ROSIE JUAREZ MAY 3 1961

SEEMA PATEL AUGUST 16 1970

ARASH BENCHKROUN DECEMBER 12 1955

2

ROSIE JUAREZ

ARASH BENCHKROUN

4

BORIS GAVIRIA SEPTEMBER 15 1961

ARISA POULSON JUNE 28 1960

JOSUE NGUYEN JUNE 11 1956

DAN IRWIN JUNE 10 1951

1

JOSUE NGUYEN

Sample Output

Class #1:

SEEMA PATEL has the closest birthday to ROSIE JUAREZ.

SEEMA PATEL has the closest birthday to ARASH BENCHKROUN.

Class #2:

DAN IRWIN has the closest birthday to JOSUE NGUYEN.

The program used is Java. Here is what I have so far

https://pastebin.com/mrC47DNE https://pastebin.com/Tx2xVTrX

textfile https://pastebin.com/Grkk8vLR

I need to know how to implement a Merge Sort for the problem and create an OutputFile for the birthdays being compared. Futhermore, I need to create a text file with the strings of birthdays being compared printed out just like the Output sample.

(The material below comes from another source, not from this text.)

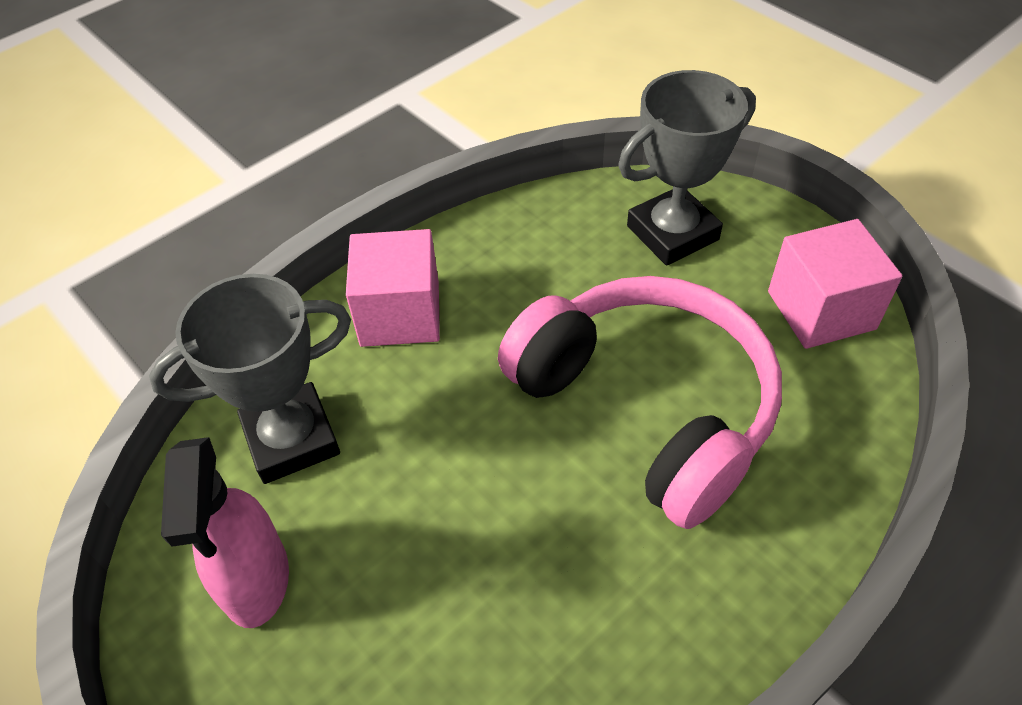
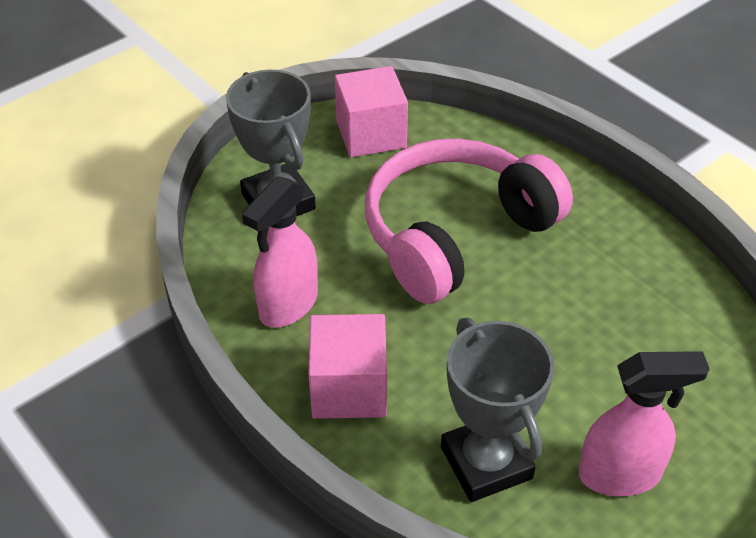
camera: 90 degrees left, 5 degrees down
(513, 255) = (288, 305): none -> pink spray bottle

I tried to make it by putting it in the Birthday class in the main method before the collectInfo() method was called in the main like so.

File file = new File("birthdayOutput.txt");

FileOutputStream fOS = new FileOutputStream(file);

PrintStream ps = new PrintStream(fOS);

System.setOut(ps);

but as I compiled it, I got blank as an output after compiling. I should not get that. I need the answer to come out as both console and as text file.